Instruction -> Count the lines in the entries below that contain the word "elevation". Reply with the number alone.

Records shown ->
Start
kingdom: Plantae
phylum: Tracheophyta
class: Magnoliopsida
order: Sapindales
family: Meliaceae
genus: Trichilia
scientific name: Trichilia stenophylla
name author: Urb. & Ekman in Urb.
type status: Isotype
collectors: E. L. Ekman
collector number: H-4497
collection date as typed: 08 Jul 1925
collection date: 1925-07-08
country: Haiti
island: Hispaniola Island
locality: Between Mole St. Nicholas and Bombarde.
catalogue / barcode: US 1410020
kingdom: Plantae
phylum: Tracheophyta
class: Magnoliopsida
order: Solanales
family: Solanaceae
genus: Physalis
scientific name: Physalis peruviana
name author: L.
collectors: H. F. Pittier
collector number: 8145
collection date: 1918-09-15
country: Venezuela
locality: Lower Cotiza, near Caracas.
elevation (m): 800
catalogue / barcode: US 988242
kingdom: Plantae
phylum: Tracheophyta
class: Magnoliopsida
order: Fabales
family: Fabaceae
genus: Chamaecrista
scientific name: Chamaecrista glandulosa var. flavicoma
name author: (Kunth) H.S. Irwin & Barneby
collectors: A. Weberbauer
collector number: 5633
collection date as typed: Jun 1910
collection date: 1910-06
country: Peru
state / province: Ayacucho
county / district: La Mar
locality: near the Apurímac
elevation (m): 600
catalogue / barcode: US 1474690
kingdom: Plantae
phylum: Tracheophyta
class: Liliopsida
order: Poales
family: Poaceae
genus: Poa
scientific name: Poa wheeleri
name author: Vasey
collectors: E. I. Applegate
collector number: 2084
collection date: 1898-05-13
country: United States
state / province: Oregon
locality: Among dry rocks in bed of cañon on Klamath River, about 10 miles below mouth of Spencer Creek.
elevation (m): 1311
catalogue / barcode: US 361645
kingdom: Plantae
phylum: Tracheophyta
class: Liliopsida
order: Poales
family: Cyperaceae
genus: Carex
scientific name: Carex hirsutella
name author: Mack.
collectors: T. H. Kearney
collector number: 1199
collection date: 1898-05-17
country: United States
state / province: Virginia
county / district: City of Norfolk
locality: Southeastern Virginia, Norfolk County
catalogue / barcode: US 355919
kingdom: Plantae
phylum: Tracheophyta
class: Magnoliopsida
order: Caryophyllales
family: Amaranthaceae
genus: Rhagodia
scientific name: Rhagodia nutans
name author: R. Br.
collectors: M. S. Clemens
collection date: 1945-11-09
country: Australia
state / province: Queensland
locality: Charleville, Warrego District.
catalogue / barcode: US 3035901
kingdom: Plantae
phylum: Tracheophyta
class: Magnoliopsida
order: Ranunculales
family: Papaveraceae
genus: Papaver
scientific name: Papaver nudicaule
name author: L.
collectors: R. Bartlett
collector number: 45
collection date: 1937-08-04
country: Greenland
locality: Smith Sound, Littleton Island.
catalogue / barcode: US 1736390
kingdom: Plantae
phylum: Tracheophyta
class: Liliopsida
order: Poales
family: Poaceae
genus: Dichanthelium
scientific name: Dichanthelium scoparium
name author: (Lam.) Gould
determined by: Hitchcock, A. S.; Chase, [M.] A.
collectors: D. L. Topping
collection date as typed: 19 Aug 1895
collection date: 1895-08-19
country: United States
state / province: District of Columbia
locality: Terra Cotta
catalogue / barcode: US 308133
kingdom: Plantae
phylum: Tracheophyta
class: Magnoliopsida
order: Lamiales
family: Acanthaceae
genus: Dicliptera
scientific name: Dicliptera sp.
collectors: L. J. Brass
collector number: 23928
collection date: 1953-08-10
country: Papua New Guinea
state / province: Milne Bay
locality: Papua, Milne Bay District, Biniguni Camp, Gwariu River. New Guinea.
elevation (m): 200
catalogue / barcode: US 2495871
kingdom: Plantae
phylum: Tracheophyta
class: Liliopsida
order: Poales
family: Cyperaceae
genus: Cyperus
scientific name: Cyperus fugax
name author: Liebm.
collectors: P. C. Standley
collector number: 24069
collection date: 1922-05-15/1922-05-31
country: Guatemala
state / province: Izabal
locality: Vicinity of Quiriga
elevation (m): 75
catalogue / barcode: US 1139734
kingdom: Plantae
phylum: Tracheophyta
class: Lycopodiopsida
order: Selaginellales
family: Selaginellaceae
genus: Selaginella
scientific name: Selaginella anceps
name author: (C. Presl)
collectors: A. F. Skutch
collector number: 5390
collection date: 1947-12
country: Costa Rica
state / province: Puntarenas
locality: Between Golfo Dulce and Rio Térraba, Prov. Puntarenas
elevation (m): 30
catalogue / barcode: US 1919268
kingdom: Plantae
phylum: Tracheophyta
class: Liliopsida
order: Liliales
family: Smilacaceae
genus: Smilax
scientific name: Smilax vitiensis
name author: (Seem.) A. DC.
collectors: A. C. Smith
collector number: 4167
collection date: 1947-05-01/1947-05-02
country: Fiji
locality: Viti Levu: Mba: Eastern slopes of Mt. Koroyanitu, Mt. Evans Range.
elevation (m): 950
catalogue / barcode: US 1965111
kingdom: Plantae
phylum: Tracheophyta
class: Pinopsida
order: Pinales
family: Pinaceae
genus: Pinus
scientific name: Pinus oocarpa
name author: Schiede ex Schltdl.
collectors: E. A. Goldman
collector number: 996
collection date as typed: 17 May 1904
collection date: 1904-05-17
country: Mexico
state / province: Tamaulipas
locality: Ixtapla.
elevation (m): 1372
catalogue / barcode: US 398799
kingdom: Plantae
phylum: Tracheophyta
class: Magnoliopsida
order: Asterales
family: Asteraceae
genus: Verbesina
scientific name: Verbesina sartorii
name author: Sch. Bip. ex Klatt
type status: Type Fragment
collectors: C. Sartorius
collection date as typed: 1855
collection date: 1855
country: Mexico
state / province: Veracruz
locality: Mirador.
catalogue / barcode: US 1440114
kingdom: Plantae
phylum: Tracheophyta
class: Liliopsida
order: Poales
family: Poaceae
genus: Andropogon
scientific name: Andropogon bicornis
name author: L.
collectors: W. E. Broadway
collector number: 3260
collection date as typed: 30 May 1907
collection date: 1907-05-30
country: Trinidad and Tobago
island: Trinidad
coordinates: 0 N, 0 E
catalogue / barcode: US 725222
End
Exercise result -> 8